Мистика прозрачности сродни травле: сообщая другому обо всех моих сомнениях, о малейших колебаниях сердца, на которые он должен реагировать, как сейсмограф, я держу его под непрерывным обстрелом. Политика откровенности является прежде всего политикой недоброжелательства: кто говорит всё, тот злословит, в то время как, умалчивая, мы проявляем деликатность. Я благодарен другому за то, что он скрывает от меня некоторые свои мысли. Сколько раз мы предпочли бы не знать и повторить то, что сказал принц Клевский своей супруге перед смертью: «Зачем вы открыли мне страсть, которую питали к господину де Немуру, коль скоро ваша добродетель не умножилась настолько, чтобы ей воспротивиться? Я так любил вас, что был бы рад обманываться, признаю это к своему стыду; я жалею о ложном спокойствии, которого вы меня лишили. Зачем вы не оставили меня в безмятежном ослеплении, которым наслаждается столько мужей?»[61] Известна кантовская притча о человеке, скрывающемся от преследования убийц в чужом доме. Долг хозяина дома, — говорит Кант, — выдать его, повинуясь универсальному нравственному закону: ложь есть зло всегда и везде[62]. Бенжамен Констан иронизирует над этим примером и, споря с Кантом, напоминает, что есть долг не менее неукоснительный: спасти жизнь ближнему. Высказывая супругу правду — всю правду, как это делается в суде, — мы подвергаем его невыносимому шантажу. Классическая мораль оказывается вывернутой наизнанку: мы лжем — стало быть, другой нам дорог, и сохранение отношений важнее, чем стремление выложить всю подноготную. Молчание — оберегает, признание — разоряет. В противоположность жестокой откровенности следует отстаивать принцип предупредительности и сдержанности. Двоедушие оказывает браку добрую услугу: уж лучше полуправда исповеди, чем правосудие исповедальни.

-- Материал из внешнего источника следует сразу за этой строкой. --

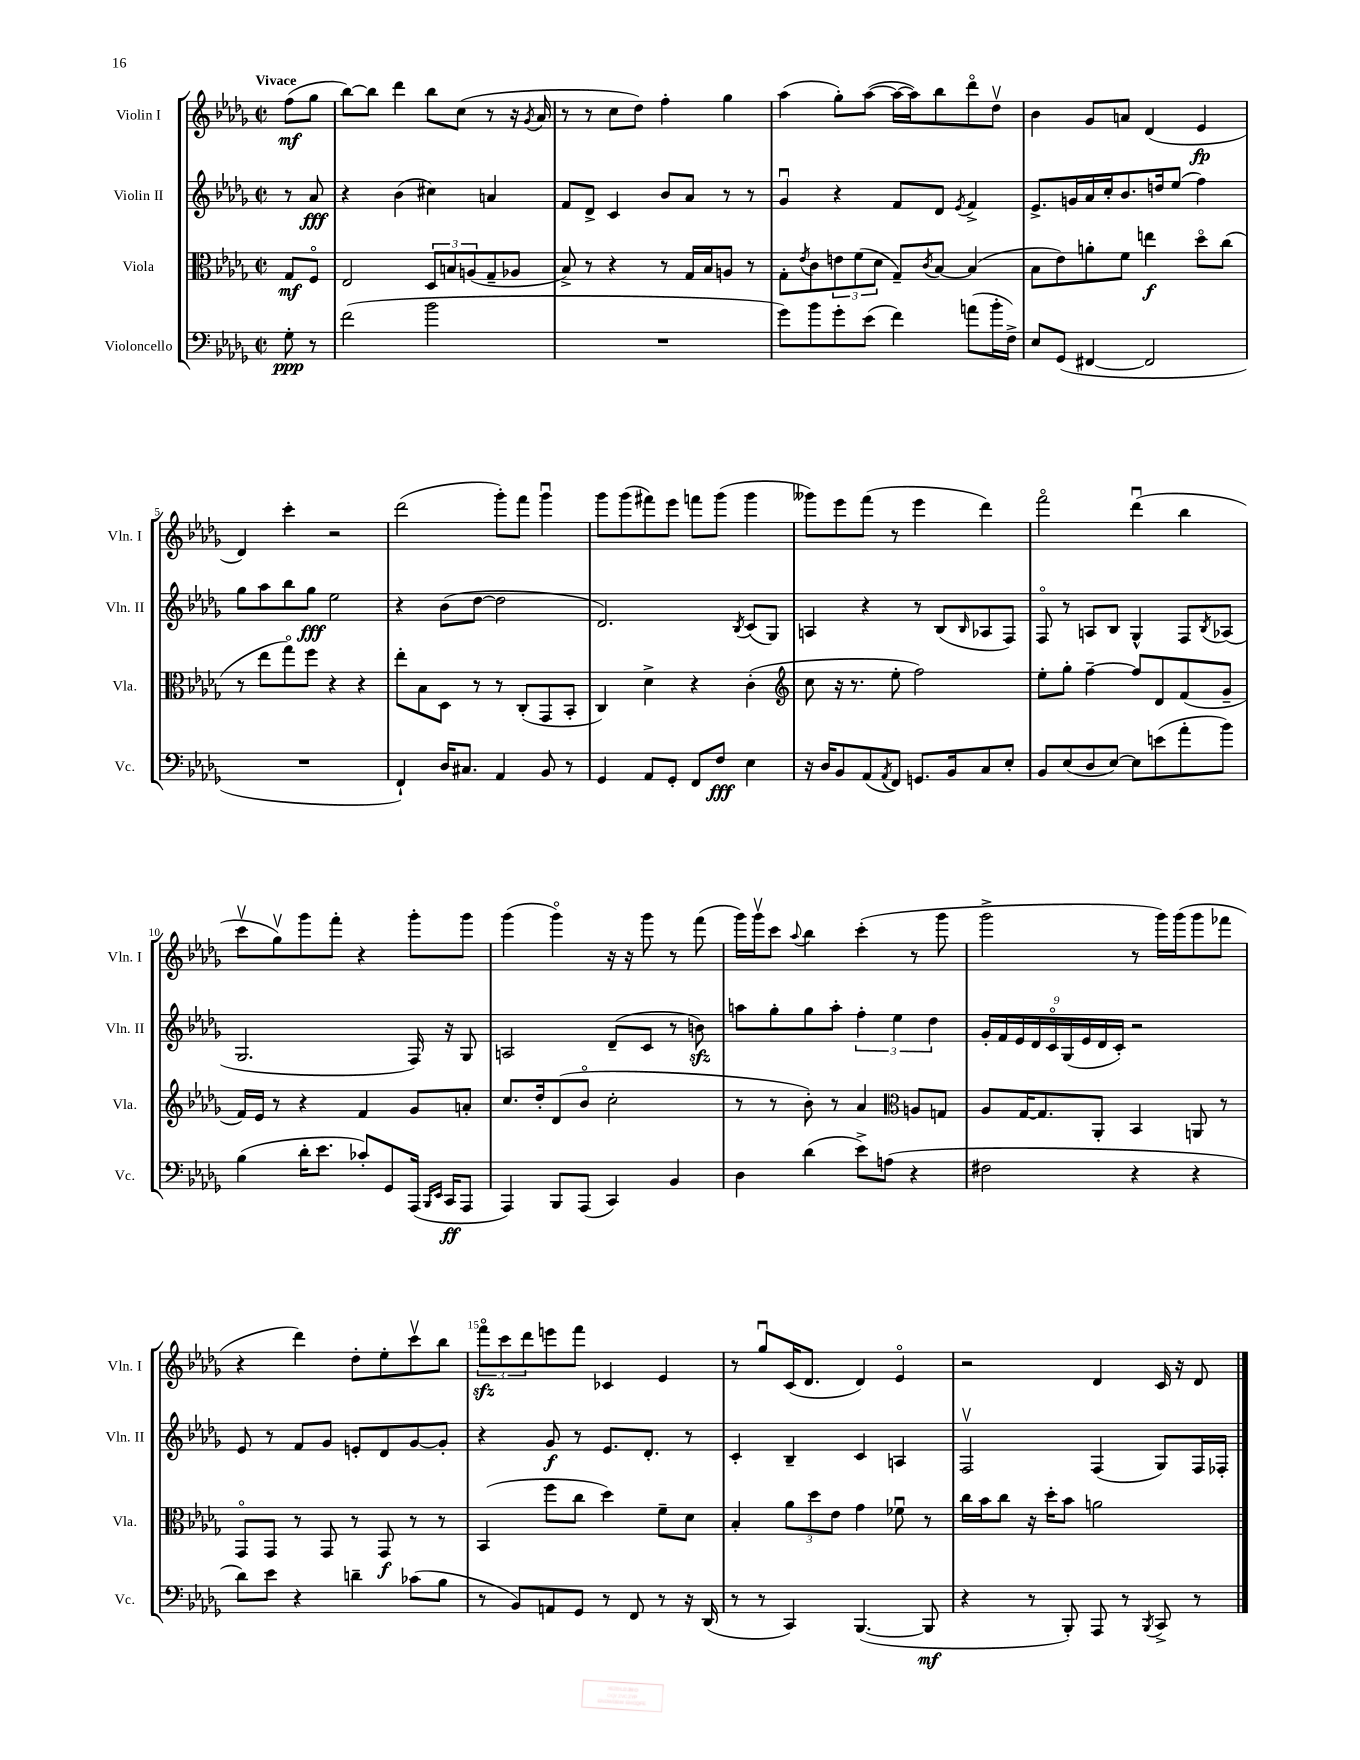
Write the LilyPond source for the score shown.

<<
\new StaffGroup <<
\new Staff = "s0" \with { instrumentName = "Violin I" shortInstrumentName = "Vln. I" } {
    \clef treble \key des \major \defaultTimeSignature \time 2/2 \partial 4 \tempo "Vivace"
    f''8\mf( ges''8 |
    bes''8~) bes''8 des'''4 bes''8 c''8( r8 r16 \acciaccatura { ges'8 } aes'16 |
    r8 r8 c''8 des''8) f''4-. ges''4 |
    aes''4( ges''8-.) aes''8~( aes''16~ aes''16) bes''8 des'''8\flageolet des''8\upbow |
    bes'4 ges'8 a'8 des'4( ees'4\fp |
    des'4) c'''4-. r2 |
    des'''2( ges'''8-.) f'''8 ges'''4\downbow |
    ges'''8 ges'''8( fis'''8) ees'''8 f'''8 ges'''8( ges'''4 |
    geses'''8) ees'''8 f'''8( r8 ees'''4 des'''4) |
    f'''2\flageolet des'''4\downbow( bes''4 |
    c'''8\upbow ges''8\upbow) ges'''8 f'''8-. r4 ges'''8-. ges'''8 |
    ges'''4( ges'''4\flageolet) r16 r16 ges'''8 r8 f'''8( |
    ges'''16) ges'''16\upbow c'''8 \appoggiatura { aes''8 } bes''4 c'''4-.( r8 ges'''8 |
    ges'''2-> r8 ges'''16) ges'''16( ges'''8 fes'''8 |
    r4 des'''4) des''8-. ees''8-. c'''8\upbow bes''8 |
    \tuplet 3/2 { f'''8\flageolet\sfz c'''8 des'''8 } e'''8 f'''8 ces'4 ees'4 |
    r8 ges''8\downbow c'16( des'8. des'4) ees'4\flageolet |
    r2 des'4 c'16 r16 des'8 \bar "|." |
}
\new Staff = "s1" \with { instrumentName = "Violin II" shortInstrumentName = "Vln. II" } {
    \clef treble \key des \major \defaultTimeSignature \time 2/2 \partial 4
    r8 aes'8\fff |
    r4 bes'4( cis''4) a'4 |
    f'8 des'8-> c'4 bes'8 aes'8 r8 r8 |
    ges'4\downbow r4 f'8 des'8 \acciaccatura { ees'8 } f'4-> |
    ees'8.-> g'16 aes'16 c''16-. bes'8. d''16 ees''8( f''4) |
    ges''8 aes''8 bes''8 ges''8\fff ees''2 |
    r4 bes'8( des''8~ des''2 |
    des'2.) \acciaccatura { bes8 } c'8( ges8) |
    a4 r4 r8 bes8( \grace { bes16 } aes8 f8) |
    f8\flageolet r8 a8 bes8 ges4-^ f8 \acciaccatura { bes8 } aes8( |
    ges2. f16) r16 ges8 |
    a2 des'8--( c'8 r8 b'8\sfz) |
    a''8 ges''8-. ges''8 a''8-. \tuplet 3/2 { f''4-. ees''4 des''4 } |
    \tuplet 9/8 { ges'16-. f'16 ees'16 des'16 c'16\flageolet ges16( ees'16 des'16 c'16-.) } r2 |
    ees'8 r8 f'8 ges'8 e'8-. des'8 ges'8~ ges'8-. |
    r4 ges'8\f r8 ees'8. des'8.-. r8 |
    c'4-. bes4-- c'4 a4 |
    f2\upbow f4( ges8) f16 fes16-. \bar "|." |
}
\new Staff = "s2" \with { instrumentName = "Viola" shortInstrumentName = "Vla." } {
    \clef alto \key des \major \defaultTimeSignature \time 2/2 \partial 4
    ges8\mf f8\flageolet |
    ees2 \tuplet 3/2 { des8 b8 a8( } ges8-- aes8 |
    bes8->) r8 r4 r8 ges16 bes16 a8 r8 |
    ges8-. \acciaccatura { ees'8 } c'8 \tuplet 3/2 { e'8 f'8( des'8 } ges8--) \acciaccatura { c'8 } bes8~ bes4( |
    bes8 ees'8) a'8-. f'8 e''4\f des''8\flageolet c''8( |
    r8 ees''8 ges''8\flageolet) f''8 r4 r4 |
    ees''8-. bes8 des8 r8 r8 c8-.( ges,8 bes,8-. |
    c4) des'4-> r4 c'4-.( |
    \clef treble c''8 r16 r8. ees''8-. f''2) |
    ees''8-. ges''8-. f''4~-- f''8 des'8 f'8( ges'8-- |
    f'16) ees'16 r8 r4 f'4 ges'8 a'8-. |
    c''8. des''16-. des'8( bes'8\flageolet c''2-. |
    r8 r8 bes'8-.) r8 aes'4 \clef alto a8 g8 |
    aes8 ges16~ ges8. aes,8-. bes,4 a,8 r8 |
    ges,8\flageolet ges,8 r8 ges,8 r8 ges,8\f r8 r8 |
    bes,4( f''8 c''8 des''4) f'8-- des'8 |
    bes4-. \tuplet 3/2 { aes'8 des''8 ees'8 } ges'4 fes'8\downbow r8 |
    c''16 bes'16 c''8 r16 des''16-. bes'8 a'2 \bar "|." |
}
\new Staff = "s3" \with { instrumentName = "Violoncello" shortInstrumentName = "Vc." } {
    \clef bass \key des \major \defaultTimeSignature \time 2/2 \partial 4
    ges8-.\ppp r8 |
    f'2( bes'2 |
    R1 |
    ges'8) bes'8 ges'8-. ees'8( f'4) a'8( bes'16-. f16->) |
    ees8 ges,8( fis,4~ fis,2 |
    R1 |
    f,4-!) des16 cis8. aes,4 bes,8 r8 |
    ges,4 aes,8 ges,8-. f,8 f8\fff ees4 |
    r16 des16 bes,8 aes,8( \acciaccatura { aes,8 } f,8) g,8. bes,16 c8 ees8-. |
    bes,8 ees8( des8 ees8~) ees8 e'8( aes'8-. bes'8) |
    bes4( des'16-. ees'8. ces'8-.) ges,8 aes,,16( \grace { bes,,16 ees,16 } c,16\ff aes,,8 |
    aes,,4) bes,,8 aes,,8( c,4) bes,4 |
    des4 des'4( ees'8->) a8( r4 |
    fis2 r4 r4 |
    des'8) ees'8 r4 d'4-- ces'8( bes8 |
    r8 bes,8) a,8 ges,8 r8 f,8 r8 r16 des,16( |
    r8 r8 c,4) bes,,4.~( bes,,8\mf |
    r4 r8 bes,,8-.) aes,,8 r8 \acciaccatura { bes,,8 } c,8-> r8 \bar "|." |
}
>>
>>
\layout { \context { \Score \override BarNumber.break-visibility = ##(#f #t #t) barNumberVisibility = #(every-nth-bar-number-visible 5) } }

К тому же обман, бесспорно, имеет эротический потенциал: страх быть застигнутыми врасплох, импровизированные рандеву, общие секреты придают подпольным ласкам насыщенность вкуса, которой лишена баланда супружеских объятий. Ложь не всегда служит сокрытию истины, порой лгут, стремясь придать жизни интенсивность. Например, у Пруста любимая женщина героя развивает экстравагантные фантазии, защищаясь от настойчивости любовника, подобно каракатице, выпускающей свои чернила с целью прогнать незваного гостя. В данном случае то, что кажется нелепейшим искажением реальности, оборачивается правдой. В предательстве по отношению к родителям, супругу, друзьям есть головокружительный соблазн: удар в спину наносят только своим, зная их слабые места. Близкий друг бывает способен на самый коварный обман. Тайные козни любовников, плетущих интриги, чтобы друг друга уничтожить, завораживают своей низостью. Насколько нам известно, охотники пригреться у чужого очага и заодно поживиться чужим добром не перевелись, будто по волшебству. Есть паразиты брака — такой не успокоится, покуда в самом крепком союзе не пробьет бреши. (Частенько совместная жизнь оказывается терпимой лишь с появлением на ее горизонте манящей точки схода, таинственного безбилетного пассажира. Тогда любовный треугольник становится условием счастья вдвоем.) Порой ищут случая завести роман с кем-то из лучших друзей (подруг) спутника жизни, превращая приятельство в промискуитет: хмель обмана, приправленного перцем фамильярности, сильнее кружит голову. В этом парадокс пагубного соседства: оно строит прочные узы, чтобы успешнее их расстроить. Доверие поощряет вероломство, предатель вначале всегда был братом, товарищем.